*** TASK MATERIAL Section Begins ***

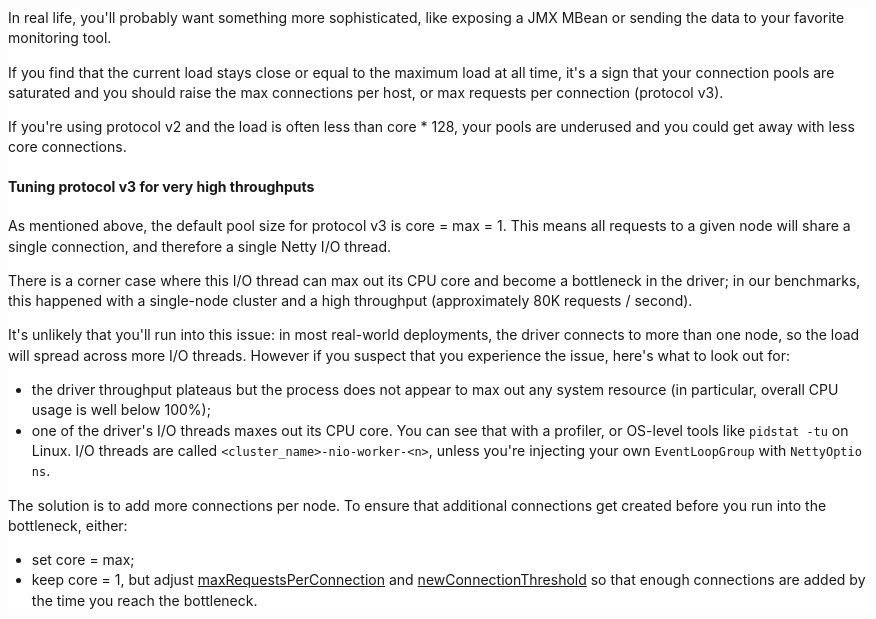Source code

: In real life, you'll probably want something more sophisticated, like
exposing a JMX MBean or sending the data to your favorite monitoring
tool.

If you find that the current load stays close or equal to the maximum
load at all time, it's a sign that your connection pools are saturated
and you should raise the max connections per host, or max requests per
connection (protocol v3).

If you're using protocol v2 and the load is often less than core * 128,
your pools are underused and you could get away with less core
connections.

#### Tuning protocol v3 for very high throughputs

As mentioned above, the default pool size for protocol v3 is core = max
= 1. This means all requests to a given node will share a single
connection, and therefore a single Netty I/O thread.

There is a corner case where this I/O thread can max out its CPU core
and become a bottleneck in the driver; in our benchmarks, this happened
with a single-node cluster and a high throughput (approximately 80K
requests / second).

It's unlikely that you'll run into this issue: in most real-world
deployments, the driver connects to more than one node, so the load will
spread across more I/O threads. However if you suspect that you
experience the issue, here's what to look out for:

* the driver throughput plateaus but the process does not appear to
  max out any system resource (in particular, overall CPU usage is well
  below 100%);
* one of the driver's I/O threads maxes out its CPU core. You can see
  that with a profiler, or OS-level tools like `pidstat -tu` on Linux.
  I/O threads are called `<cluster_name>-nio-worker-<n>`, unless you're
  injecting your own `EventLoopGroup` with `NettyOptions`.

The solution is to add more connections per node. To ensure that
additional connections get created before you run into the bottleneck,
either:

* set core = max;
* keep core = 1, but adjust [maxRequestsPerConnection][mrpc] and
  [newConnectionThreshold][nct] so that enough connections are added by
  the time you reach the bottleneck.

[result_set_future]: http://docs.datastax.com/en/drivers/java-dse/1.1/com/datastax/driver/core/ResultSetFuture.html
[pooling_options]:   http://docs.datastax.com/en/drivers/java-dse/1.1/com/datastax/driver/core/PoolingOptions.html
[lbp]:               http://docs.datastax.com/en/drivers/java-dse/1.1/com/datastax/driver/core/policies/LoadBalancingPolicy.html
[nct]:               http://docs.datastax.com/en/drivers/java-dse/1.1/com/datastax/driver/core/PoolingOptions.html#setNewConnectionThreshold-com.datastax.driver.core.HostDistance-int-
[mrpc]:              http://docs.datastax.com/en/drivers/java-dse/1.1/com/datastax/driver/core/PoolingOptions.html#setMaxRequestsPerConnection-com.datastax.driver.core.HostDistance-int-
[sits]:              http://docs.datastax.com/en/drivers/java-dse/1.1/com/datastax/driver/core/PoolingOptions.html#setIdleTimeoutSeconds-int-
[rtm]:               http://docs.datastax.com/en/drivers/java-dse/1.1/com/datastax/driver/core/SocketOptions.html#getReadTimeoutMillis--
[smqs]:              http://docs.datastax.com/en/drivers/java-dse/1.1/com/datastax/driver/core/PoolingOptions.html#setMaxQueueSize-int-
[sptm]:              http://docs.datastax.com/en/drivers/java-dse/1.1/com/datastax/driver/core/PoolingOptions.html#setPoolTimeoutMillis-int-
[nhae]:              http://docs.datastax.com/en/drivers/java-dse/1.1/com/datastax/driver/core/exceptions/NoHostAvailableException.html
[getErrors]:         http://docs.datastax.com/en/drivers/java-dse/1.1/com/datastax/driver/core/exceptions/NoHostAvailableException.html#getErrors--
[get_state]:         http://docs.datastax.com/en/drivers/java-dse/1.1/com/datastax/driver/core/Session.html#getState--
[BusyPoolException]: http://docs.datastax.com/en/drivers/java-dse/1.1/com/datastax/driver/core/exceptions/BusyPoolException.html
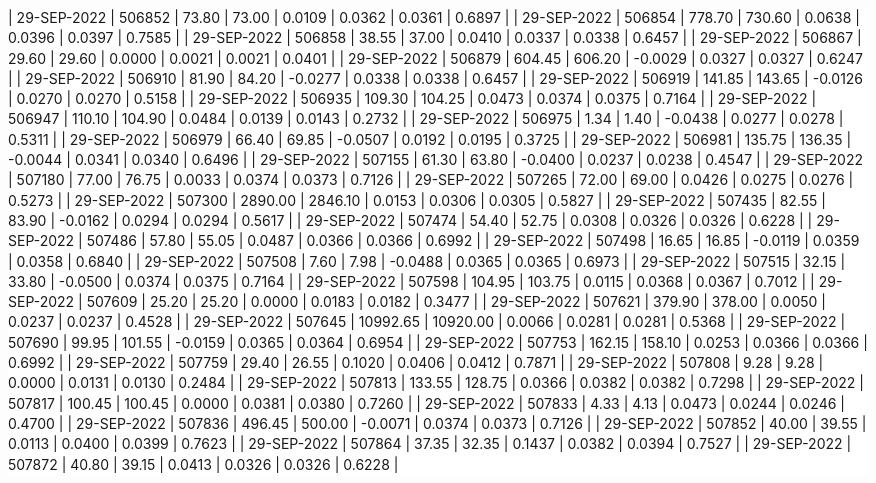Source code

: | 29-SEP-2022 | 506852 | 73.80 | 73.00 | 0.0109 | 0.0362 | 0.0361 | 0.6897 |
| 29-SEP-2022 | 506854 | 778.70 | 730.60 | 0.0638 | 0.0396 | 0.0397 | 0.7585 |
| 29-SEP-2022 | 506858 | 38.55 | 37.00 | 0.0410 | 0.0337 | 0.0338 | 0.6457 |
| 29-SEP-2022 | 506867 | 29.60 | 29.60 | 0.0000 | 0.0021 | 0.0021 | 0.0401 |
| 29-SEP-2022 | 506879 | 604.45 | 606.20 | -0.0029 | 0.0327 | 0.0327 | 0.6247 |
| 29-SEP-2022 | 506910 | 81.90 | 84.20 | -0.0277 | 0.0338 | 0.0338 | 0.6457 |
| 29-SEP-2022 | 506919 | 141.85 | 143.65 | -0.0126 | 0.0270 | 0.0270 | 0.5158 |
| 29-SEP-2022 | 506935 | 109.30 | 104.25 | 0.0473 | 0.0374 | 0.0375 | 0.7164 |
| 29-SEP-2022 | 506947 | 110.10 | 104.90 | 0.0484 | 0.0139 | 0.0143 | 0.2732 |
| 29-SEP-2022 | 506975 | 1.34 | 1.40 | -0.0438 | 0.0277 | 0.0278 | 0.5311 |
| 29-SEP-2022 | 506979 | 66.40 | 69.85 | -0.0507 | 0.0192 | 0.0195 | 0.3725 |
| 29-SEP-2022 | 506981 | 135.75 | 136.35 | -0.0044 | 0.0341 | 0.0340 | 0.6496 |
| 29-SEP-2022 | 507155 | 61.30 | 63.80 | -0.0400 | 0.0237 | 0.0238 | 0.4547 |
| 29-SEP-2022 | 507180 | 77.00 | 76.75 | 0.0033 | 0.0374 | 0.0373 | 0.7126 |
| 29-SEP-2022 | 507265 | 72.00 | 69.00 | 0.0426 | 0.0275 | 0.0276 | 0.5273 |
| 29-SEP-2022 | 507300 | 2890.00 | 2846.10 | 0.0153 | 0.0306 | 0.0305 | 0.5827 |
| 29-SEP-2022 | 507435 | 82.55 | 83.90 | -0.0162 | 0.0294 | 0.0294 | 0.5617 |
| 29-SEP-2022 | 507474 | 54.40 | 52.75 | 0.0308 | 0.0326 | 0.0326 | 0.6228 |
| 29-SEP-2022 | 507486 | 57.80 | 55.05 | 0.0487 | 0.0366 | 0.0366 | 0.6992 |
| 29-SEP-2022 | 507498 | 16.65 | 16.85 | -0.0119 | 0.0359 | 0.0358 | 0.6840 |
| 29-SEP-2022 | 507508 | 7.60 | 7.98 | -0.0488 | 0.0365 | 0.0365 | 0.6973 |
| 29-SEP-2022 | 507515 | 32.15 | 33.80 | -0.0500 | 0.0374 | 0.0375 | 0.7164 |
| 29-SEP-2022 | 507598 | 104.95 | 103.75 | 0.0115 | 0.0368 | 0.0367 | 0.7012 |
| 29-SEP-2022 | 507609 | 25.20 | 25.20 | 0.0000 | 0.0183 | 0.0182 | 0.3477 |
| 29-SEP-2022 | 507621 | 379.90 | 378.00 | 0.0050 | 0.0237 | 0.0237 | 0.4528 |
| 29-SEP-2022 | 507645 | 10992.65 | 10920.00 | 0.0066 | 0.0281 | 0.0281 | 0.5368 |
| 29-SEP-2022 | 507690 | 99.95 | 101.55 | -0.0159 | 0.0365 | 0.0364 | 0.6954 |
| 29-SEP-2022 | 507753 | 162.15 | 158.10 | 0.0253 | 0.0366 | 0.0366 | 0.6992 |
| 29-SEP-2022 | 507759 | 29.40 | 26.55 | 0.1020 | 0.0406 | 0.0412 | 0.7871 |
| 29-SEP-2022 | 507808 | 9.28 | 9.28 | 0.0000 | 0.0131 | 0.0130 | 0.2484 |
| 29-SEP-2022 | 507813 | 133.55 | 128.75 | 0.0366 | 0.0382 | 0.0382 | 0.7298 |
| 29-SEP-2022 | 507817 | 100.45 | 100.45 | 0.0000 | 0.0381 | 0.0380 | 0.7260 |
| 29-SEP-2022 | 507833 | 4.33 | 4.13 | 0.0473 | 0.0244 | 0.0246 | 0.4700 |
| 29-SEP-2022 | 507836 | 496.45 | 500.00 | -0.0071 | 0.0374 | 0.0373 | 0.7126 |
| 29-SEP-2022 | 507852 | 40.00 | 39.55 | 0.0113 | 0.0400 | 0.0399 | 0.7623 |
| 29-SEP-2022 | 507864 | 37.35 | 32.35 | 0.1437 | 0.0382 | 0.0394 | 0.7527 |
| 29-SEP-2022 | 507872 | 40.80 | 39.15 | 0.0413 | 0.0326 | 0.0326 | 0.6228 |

*** TASK MATERIAL Section Ends ***

> **WHAT YOU NEED TO DO**: In the entries above, find the line holding "0.0270 | 0.5158 |" and the line holding "0.0281 | 0.5368 |", then retype exactly those two lines and every line between them, and nothing else.

> **RESPONSE FOR THIS EXERCISE**:
| 29-SEP-2022 | 506919 | 141.85 | 143.65 | -0.0126 | 0.0270 | 0.0270 | 0.5158 |
| 29-SEP-2022 | 506935 | 109.30 | 104.25 | 0.0473 | 0.0374 | 0.0375 | 0.7164 |
| 29-SEP-2022 | 506947 | 110.10 | 104.90 | 0.0484 | 0.0139 | 0.0143 | 0.2732 |
| 29-SEP-2022 | 506975 | 1.34 | 1.40 | -0.0438 | 0.0277 | 0.0278 | 0.5311 |
| 29-SEP-2022 | 506979 | 66.40 | 69.85 | -0.0507 | 0.0192 | 0.0195 | 0.3725 |
| 29-SEP-2022 | 506981 | 135.75 | 136.35 | -0.0044 | 0.0341 | 0.0340 | 0.6496 |
| 29-SEP-2022 | 507155 | 61.30 | 63.80 | -0.0400 | 0.0237 | 0.0238 | 0.4547 |
| 29-SEP-2022 | 507180 | 77.00 | 76.75 | 0.0033 | 0.0374 | 0.0373 | 0.7126 |
| 29-SEP-2022 | 507265 | 72.00 | 69.00 | 0.0426 | 0.0275 | 0.0276 | 0.5273 |
| 29-SEP-2022 | 507300 | 2890.00 | 2846.10 | 0.0153 | 0.0306 | 0.0305 | 0.5827 |
| 29-SEP-2022 | 507435 | 82.55 | 83.90 | -0.0162 | 0.0294 | 0.0294 | 0.5617 |
| 29-SEP-2022 | 507474 | 54.40 | 52.75 | 0.0308 | 0.0326 | 0.0326 | 0.6228 |
| 29-SEP-2022 | 507486 | 57.80 | 55.05 | 0.0487 | 0.0366 | 0.0366 | 0.6992 |
| 29-SEP-2022 | 507498 | 16.65 | 16.85 | -0.0119 | 0.0359 | 0.0358 | 0.6840 |
| 29-SEP-2022 | 507508 | 7.60 | 7.98 | -0.0488 | 0.0365 | 0.0365 | 0.6973 |
| 29-SEP-2022 | 507515 | 32.15 | 33.80 | -0.0500 | 0.0374 | 0.0375 | 0.7164 |
| 29-SEP-2022 | 507598 | 104.95 | 103.75 | 0.0115 | 0.0368 | 0.0367 | 0.7012 |
| 29-SEP-2022 | 507609 | 25.20 | 25.20 | 0.0000 | 0.0183 | 0.0182 | 0.3477 |
| 29-SEP-2022 | 507621 | 379.90 | 378.00 | 0.0050 | 0.0237 | 0.0237 | 0.4528 |
| 29-SEP-2022 | 507645 | 10992.65 | 10920.00 | 0.0066 | 0.0281 | 0.0281 | 0.5368 |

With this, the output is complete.